- [EXERCISE PROMPT] Reproduce the listing exactly, with no pictures in your copy.
--- SOURCE MATERIAL ---
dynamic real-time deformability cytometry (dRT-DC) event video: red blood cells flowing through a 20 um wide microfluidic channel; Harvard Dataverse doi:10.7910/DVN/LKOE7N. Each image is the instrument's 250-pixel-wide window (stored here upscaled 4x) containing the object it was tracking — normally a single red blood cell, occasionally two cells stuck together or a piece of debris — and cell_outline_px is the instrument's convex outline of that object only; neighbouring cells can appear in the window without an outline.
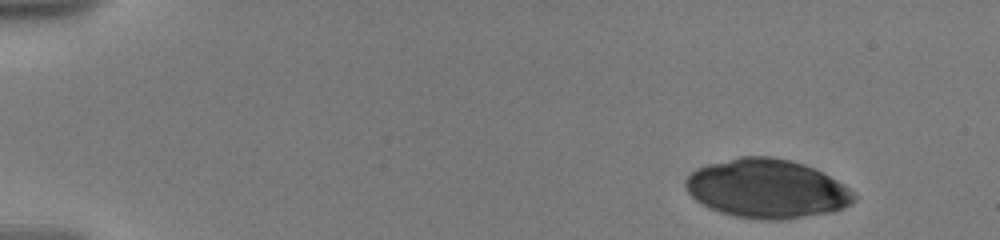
{"species": "human", "species_latin": "Homo sapiens", "temperature_condition": "warm", "stored_images_in_passage": 14, "camera_frame_rate_fps": 3000, "um_per_image_px": 0.085, "donor": {"sex": "male"}, "frame": {"image": 1, "passage_image": 1, "time_ms": 0.0, "image_size_px": [1000, 240], "cell_outline_px": [[856, 200], [852, 204], [844, 208], [832, 212], [788, 220], [760, 220], [732, 216], [720, 212], [696, 200], [688, 192], [684, 184], [684, 180], [696, 168], [708, 164], [740, 156], [768, 156], [792, 160], [804, 164], [844, 184], [856, 192]], "centroid_in_image_um": [65.22, 16.05], "position_along_channel_um": 19.8, "area_um2": 58.2}}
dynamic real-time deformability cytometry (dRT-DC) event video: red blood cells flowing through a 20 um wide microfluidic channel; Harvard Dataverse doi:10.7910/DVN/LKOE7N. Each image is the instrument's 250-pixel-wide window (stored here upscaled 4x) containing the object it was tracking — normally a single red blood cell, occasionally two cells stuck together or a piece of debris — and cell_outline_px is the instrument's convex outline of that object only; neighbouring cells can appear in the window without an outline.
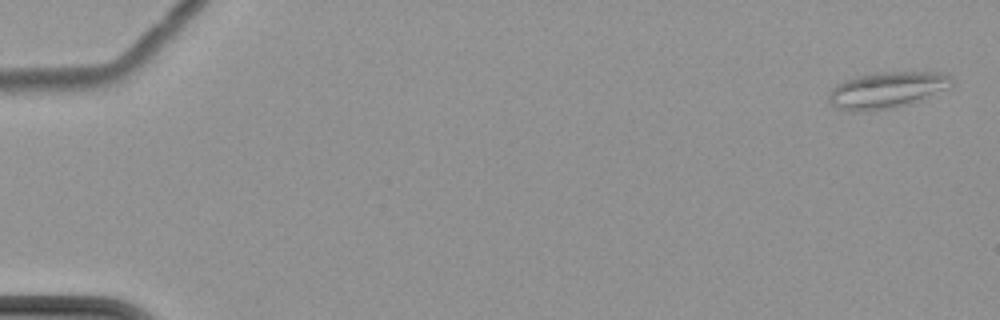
{"species": "common noctule bat (a hibernating species)", "species_latin": "Nyctalus noctula", "temperature_condition": "cold", "stored_images_in_passage": 6, "camera_frame_rate_fps": 3000, "um_per_image_px": 0.085, "animal": {"sex": "female", "body_mass_g": 22.7, "forearm_length_mm": 54.2}, "frame": {"image": 1, "passage_image": 1, "time_ms": 0.0, "image_size_px": [1000, 320], "cell_outline_px": [[956, 84], [924, 100], [892, 108], [856, 112], [836, 108], [828, 100], [828, 92], [836, 84], [844, 80], [876, 72], [944, 72], [952, 76], [956, 80]], "centroid_in_image_um": [75.45, 7.65], "position_along_channel_um": 9.5, "area_um2": 26.53}}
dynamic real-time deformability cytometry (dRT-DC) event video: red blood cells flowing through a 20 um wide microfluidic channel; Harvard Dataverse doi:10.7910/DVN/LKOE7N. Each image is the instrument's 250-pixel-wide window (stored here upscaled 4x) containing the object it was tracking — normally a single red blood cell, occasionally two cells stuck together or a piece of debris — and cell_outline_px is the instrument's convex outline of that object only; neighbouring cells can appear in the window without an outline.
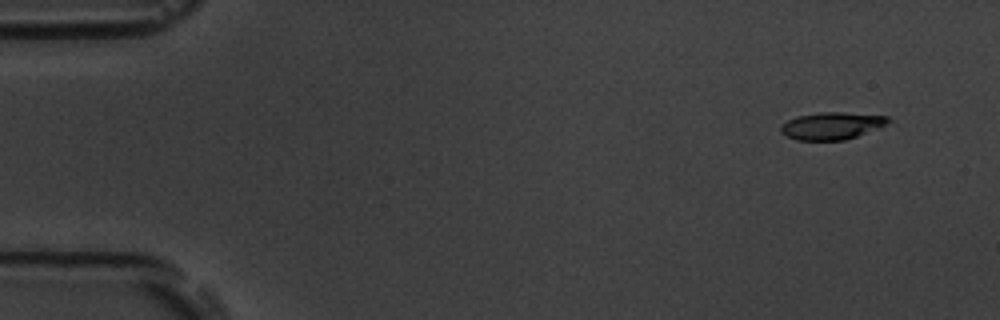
{"species": "common noctule bat (a hibernating species)", "species_latin": "Nyctalus noctula", "temperature_condition": "room temperature", "stored_images_in_passage": 10, "camera_frame_rate_fps": 3000, "um_per_image_px": 0.085, "animal": {"sex": "male", "body_mass_g": 19.5, "forearm_length_mm": 54.6}, "frame": {"image": 1, "passage_image": 1, "time_ms": 0.0, "image_size_px": [1000, 320], "cell_outline_px": [[892, 120], [876, 128], [856, 136], [844, 140], [796, 140], [780, 132], [780, 124], [796, 116], [816, 112], [844, 112], [888, 116]], "centroid_in_image_um": [70.64, 10.68], "position_along_channel_um": 14.4, "area_um2": 16.99}}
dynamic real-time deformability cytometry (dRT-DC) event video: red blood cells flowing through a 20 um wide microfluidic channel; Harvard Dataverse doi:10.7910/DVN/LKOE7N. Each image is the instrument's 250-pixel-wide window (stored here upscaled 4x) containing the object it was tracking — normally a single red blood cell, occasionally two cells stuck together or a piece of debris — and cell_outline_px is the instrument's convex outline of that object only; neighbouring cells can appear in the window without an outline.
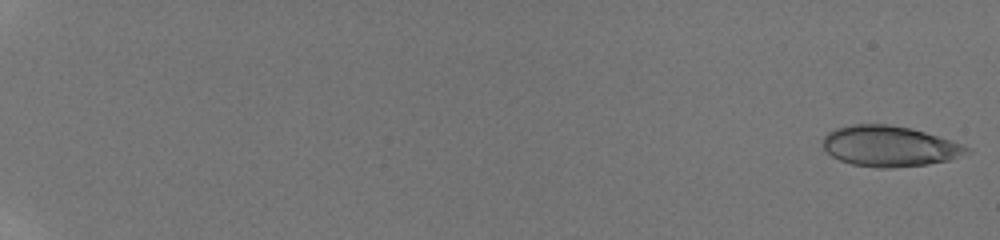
{"species": "human", "species_latin": "Homo sapiens", "temperature_condition": "room temperature", "stored_images_in_passage": 33, "camera_frame_rate_fps": 3000, "um_per_image_px": 0.085, "donor": {"sex": "male"}, "frame": {"image": 1, "passage_image": 1, "time_ms": 0.0, "image_size_px": [1000, 240], "cell_outline_px": [[972, 152], [948, 160], [928, 164], [888, 168], [876, 168], [852, 164], [840, 160], [832, 156], [824, 148], [824, 136], [828, 132], [836, 128], [852, 124], [888, 124], [908, 128], [924, 132], [964, 144], [972, 148]], "centroid_in_image_um": [75.63, 12.43], "position_along_channel_um": 9.4, "area_um2": 33.99}}
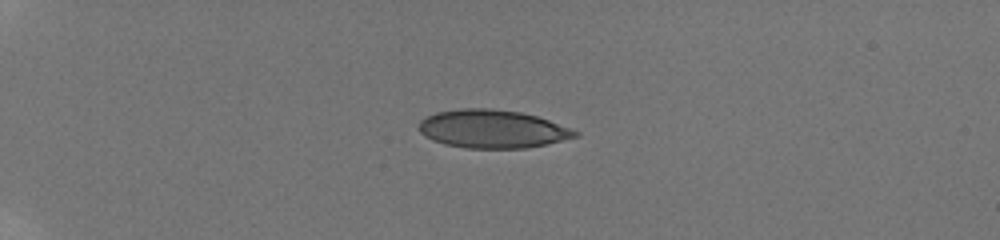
{"frame": {"image": 2, "passage_image": 24, "time_ms": 5.333, "image_size_px": [1000, 240], "cell_outline_px": [[580, 136], [544, 144], [524, 148], [468, 148], [444, 144], [432, 140], [424, 136], [420, 132], [420, 120], [436, 112], [460, 108], [492, 108], [520, 112], [536, 116], [548, 120], [580, 132]], "centroid_in_image_um": [41.83, 10.95], "position_along_channel_um": 43.2, "area_um2": 34.62}}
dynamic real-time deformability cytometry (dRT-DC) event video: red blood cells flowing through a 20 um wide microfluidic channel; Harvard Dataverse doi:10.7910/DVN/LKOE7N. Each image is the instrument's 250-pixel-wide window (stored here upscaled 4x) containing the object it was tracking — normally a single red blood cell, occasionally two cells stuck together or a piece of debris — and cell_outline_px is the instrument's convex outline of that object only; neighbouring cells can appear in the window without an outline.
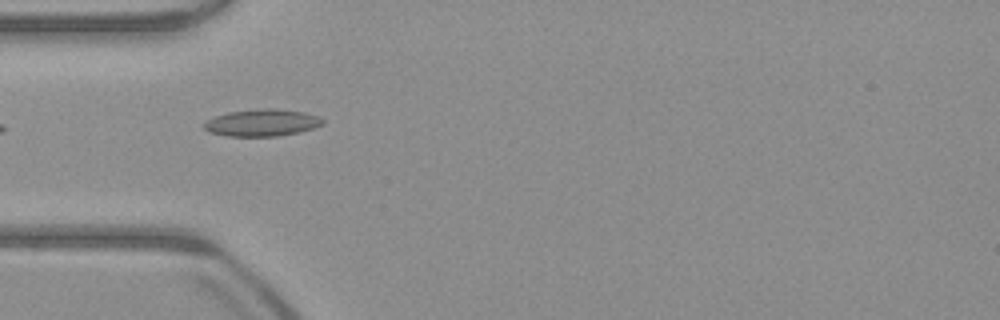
{"species": "common noctule bat (a hibernating species)", "species_latin": "Nyctalus noctula", "temperature_condition": "warm", "stored_images_in_passage": 3, "camera_frame_rate_fps": 3000, "um_per_image_px": 0.085, "animal": {"sex": "male", "body_mass_g": 23.1, "forearm_length_mm": 52.7}, "frame": {"image": 1, "passage_image": 1, "time_ms": 0.0, "image_size_px": [1000, 320], "cell_outline_px": [[324, 124], [300, 132], [276, 136], [228, 136], [208, 132], [204, 128], [204, 124], [208, 120], [216, 116], [228, 112], [260, 108], [276, 108], [304, 112], [320, 116], [324, 120]], "centroid_in_image_um": [22.3, 10.42], "position_along_channel_um": 62.7, "area_um2": 18.73}}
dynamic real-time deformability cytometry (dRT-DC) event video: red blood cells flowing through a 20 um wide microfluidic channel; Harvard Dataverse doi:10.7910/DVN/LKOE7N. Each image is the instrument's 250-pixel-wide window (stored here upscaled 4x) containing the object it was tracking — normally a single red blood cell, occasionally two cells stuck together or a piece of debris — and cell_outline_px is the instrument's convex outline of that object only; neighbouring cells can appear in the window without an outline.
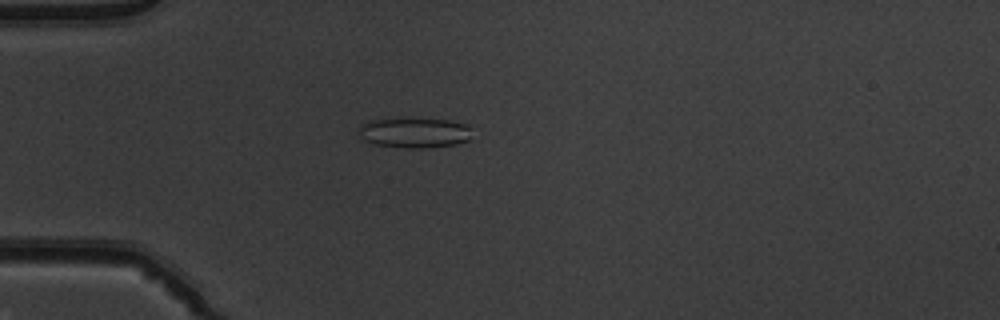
{"species": "common noctule bat (a hibernating species)", "species_latin": "Nyctalus noctula", "temperature_condition": "warm", "stored_images_in_passage": 52, "camera_frame_rate_fps": 3000, "um_per_image_px": 0.085, "animal": {"sex": "male", "body_mass_g": 19.5, "forearm_length_mm": 54.6}, "frame": {"image": 1, "passage_image": 15, "time_ms": 4.667, "image_size_px": [1000, 320], "cell_outline_px": [[468, 140], [456, 144], [424, 148], [404, 148], [376, 144], [364, 140], [360, 136], [360, 128], [368, 120], [400, 116], [448, 120], [468, 124]], "centroid_in_image_um": [35.18, 11.24], "position_along_channel_um": 49.8, "area_um2": 20.29}}
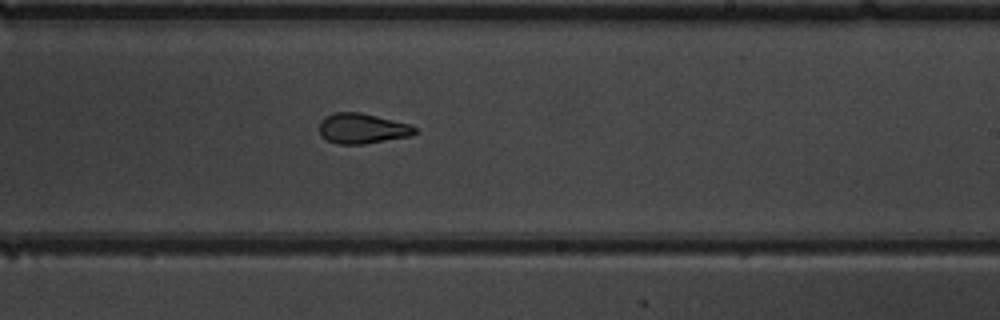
{"frame": {"image": 2, "passage_image": 32, "time_ms": 10.333, "image_size_px": [1000, 320], "cell_outline_px": [[420, 132], [412, 136], [364, 144], [336, 144], [320, 136], [320, 120], [324, 116], [336, 112], [360, 112], [412, 124]], "centroid_in_image_um": [30.83, 10.92], "position_along_channel_um": 258.2, "area_um2": 17.17}}
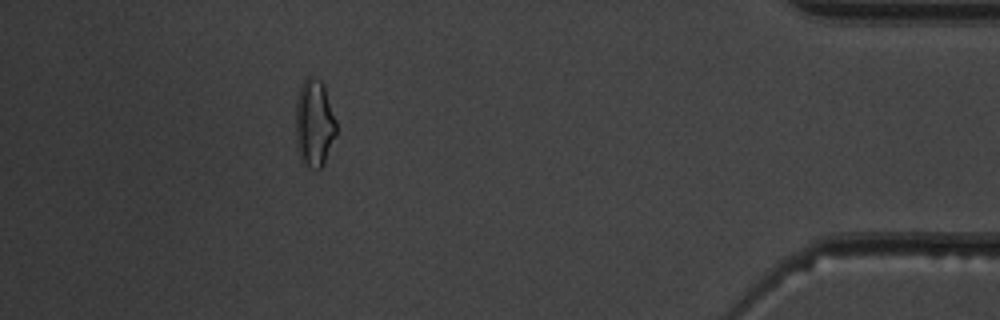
---
- [RIGHT ANSWER]
dynamic real-time deformability cytometry (dRT-DC) event video: red blood cells flowing through a 20 um wide microfluidic channel; Harvard Dataverse doi:10.7910/DVN/LKOE7N. Each image is the instrument's 250-pixel-wide window (stored here upscaled 4x) containing the object it was tracking — normally a single red blood cell, occasionally two cells stuck together or a piece of debris — and cell_outline_px is the instrument's convex outline of that object only; neighbouring cells can appear in the window without an outline.
{"species": "human", "species_latin": "Homo sapiens", "temperature_condition": "warm", "stored_images_in_passage": 14, "camera_frame_rate_fps": 3000, "um_per_image_px": 0.085, "donor": {"sex": "male"}, "frame": {"image": 1, "passage_image": 1, "time_ms": 0.0, "image_size_px": [1000, 240], "cell_outline_px": [[856, 200], [852, 204], [844, 208], [832, 212], [788, 220], [760, 220], [732, 216], [720, 212], [696, 200], [688, 192], [684, 184], [684, 180], [696, 168], [708, 164], [740, 156], [768, 156], [792, 160], [804, 164], [844, 184], [856, 192]], "centroid_in_image_um": [65.22, 16.05], "position_along_channel_um": 19.8, "area_um2": 58.2}}
dynamic real-time deformability cytometry (dRT-DC) event video: red blood cells flowing through a 20 um wide microfluidic channel; Harvard Dataverse doi:10.7910/DVN/LKOE7N. Each image is the instrument's 250-pixel-wide window (stored here upscaled 4x) containing the object it was tracking — normally a single red blood cell, occasionally two cells stuck together or a piece of debris — and cell_outline_px is the instrument's convex outline of that object only; neighbouring cells can appear in the window without an outline.
{"species": "common noctule bat (a hibernating species)", "species_latin": "Nyctalus noctula", "temperature_condition": "cold", "stored_images_in_passage": 6, "camera_frame_rate_fps": 3000, "um_per_image_px": 0.085, "animal": {"sex": "female", "body_mass_g": 22.7, "forearm_length_mm": 54.2}, "frame": {"image": 1, "passage_image": 1, "time_ms": 0.0, "image_size_px": [1000, 320], "cell_outline_px": [[956, 84], [924, 100], [892, 108], [856, 112], [836, 108], [828, 100], [828, 92], [836, 84], [844, 80], [876, 72], [944, 72], [952, 76], [956, 80]], "centroid_in_image_um": [75.45, 7.65], "position_along_channel_um": 9.5, "area_um2": 26.53}}
dynamic real-time deformability cytometry (dRT-DC) event video: red blood cells flowing through a 20 um wide microfluidic channel; Harvard Dataverse doi:10.7910/DVN/LKOE7N. Each image is the instrument's 250-pixel-wide window (stored here upscaled 4x) containing the object it was tracking — normally a single red blood cell, occasionally two cells stuck together or a piece of debris — and cell_outline_px is the instrument's convex outline of that object only; neighbouring cells can appear in the window without an outline.
{"species": "common noctule bat (a hibernating species)", "species_latin": "Nyctalus noctula", "temperature_condition": "room temperature", "stored_images_in_passage": 10, "camera_frame_rate_fps": 3000, "um_per_image_px": 0.085, "animal": {"sex": "male", "body_mass_g": 19.5, "forearm_length_mm": 54.6}, "frame": {"image": 1, "passage_image": 1, "time_ms": 0.0, "image_size_px": [1000, 320], "cell_outline_px": [[892, 120], [876, 128], [856, 136], [844, 140], [796, 140], [780, 132], [780, 124], [796, 116], [816, 112], [844, 112], [888, 116]], "centroid_in_image_um": [70.64, 10.68], "position_along_channel_um": 14.4, "area_um2": 16.99}}
dynamic real-time deformability cytometry (dRT-DC) event video: red blood cells flowing through a 20 um wide microfluidic channel; Harvard Dataverse doi:10.7910/DVN/LKOE7N. Each image is the instrument's 250-pixel-wide window (stored here upscaled 4x) containing the object it was tracking — normally a single red blood cell, occasionally two cells stuck together or a piece of debris — and cell_outline_px is the instrument's convex outline of that object only; neighbouring cells can appear in the window without an outline.
{"species": "human", "species_latin": "Homo sapiens", "temperature_condition": "room temperature", "stored_images_in_passage": 33, "camera_frame_rate_fps": 3000, "um_per_image_px": 0.085, "donor": {"sex": "male"}, "frame": {"image": 1, "passage_image": 1, "time_ms": 0.0, "image_size_px": [1000, 240], "cell_outline_px": [[972, 152], [948, 160], [928, 164], [888, 168], [876, 168], [852, 164], [840, 160], [832, 156], [824, 148], [824, 136], [828, 132], [836, 128], [852, 124], [888, 124], [908, 128], [924, 132], [964, 144], [972, 148]], "centroid_in_image_um": [75.63, 12.43], "position_along_channel_um": 9.4, "area_um2": 33.99}}
{"frame": {"image": 2, "passage_image": 24, "time_ms": 5.333, "image_size_px": [1000, 240], "cell_outline_px": [[580, 136], [544, 144], [524, 148], [468, 148], [444, 144], [432, 140], [424, 136], [420, 132], [420, 120], [436, 112], [460, 108], [492, 108], [520, 112], [536, 116], [548, 120], [580, 132]], "centroid_in_image_um": [41.83, 10.95], "position_along_channel_um": 43.2, "area_um2": 34.62}}
dynamic real-time deformability cytometry (dRT-DC) event video: red blood cells flowing through a 20 um wide microfluidic channel; Harvard Dataverse doi:10.7910/DVN/LKOE7N. Each image is the instrument's 250-pixel-wide window (stored here upscaled 4x) containing the object it was tracking — normally a single red blood cell, occasionally two cells stuck together or a piece of debris — and cell_outline_px is the instrument's convex outline of that object only; neighbouring cells can appear in the window without an outline.
{"species": "common noctule bat (a hibernating species)", "species_latin": "Nyctalus noctula", "temperature_condition": "warm", "stored_images_in_passage": 3, "camera_frame_rate_fps": 3000, "um_per_image_px": 0.085, "animal": {"sex": "male", "body_mass_g": 23.1, "forearm_length_mm": 52.7}, "frame": {"image": 1, "passage_image": 1, "time_ms": 0.0, "image_size_px": [1000, 320], "cell_outline_px": [[324, 124], [300, 132], [276, 136], [228, 136], [208, 132], [204, 128], [204, 124], [208, 120], [216, 116], [228, 112], [260, 108], [276, 108], [304, 112], [320, 116], [324, 120]], "centroid_in_image_um": [22.3, 10.42], "position_along_channel_um": 62.7, "area_um2": 18.73}}
dynamic real-time deformability cytometry (dRT-DC) event video: red blood cells flowing through a 20 um wide microfluidic channel; Harvard Dataverse doi:10.7910/DVN/LKOE7N. Each image is the instrument's 250-pixel-wide window (stored here upscaled 4x) containing the object it was tracking — normally a single red blood cell, occasionally two cells stuck together or a piece of debris — and cell_outline_px is the instrument's convex outline of that object only; neighbouring cells can appear in the window without an outline.
{"species": "common noctule bat (a hibernating species)", "species_latin": "Nyctalus noctula", "temperature_condition": "warm", "stored_images_in_passage": 52, "camera_frame_rate_fps": 3000, "um_per_image_px": 0.085, "animal": {"sex": "male", "body_mass_g": 19.5, "forearm_length_mm": 54.6}, "frame": {"image": 1, "passage_image": 15, "time_ms": 4.667, "image_size_px": [1000, 320], "cell_outline_px": [[468, 140], [456, 144], [424, 148], [404, 148], [376, 144], [364, 140], [360, 136], [360, 128], [368, 120], [400, 116], [448, 120], [468, 124]], "centroid_in_image_um": [35.18, 11.24], "position_along_channel_um": 49.8, "area_um2": 20.29}}
{"frame": {"image": 2, "passage_image": 32, "time_ms": 10.333, "image_size_px": [1000, 320], "cell_outline_px": [[420, 132], [412, 136], [364, 144], [336, 144], [320, 136], [320, 120], [324, 116], [336, 112], [360, 112], [412, 124]], "centroid_in_image_um": [30.83, 10.92], "position_along_channel_um": 258.2, "area_um2": 17.17}}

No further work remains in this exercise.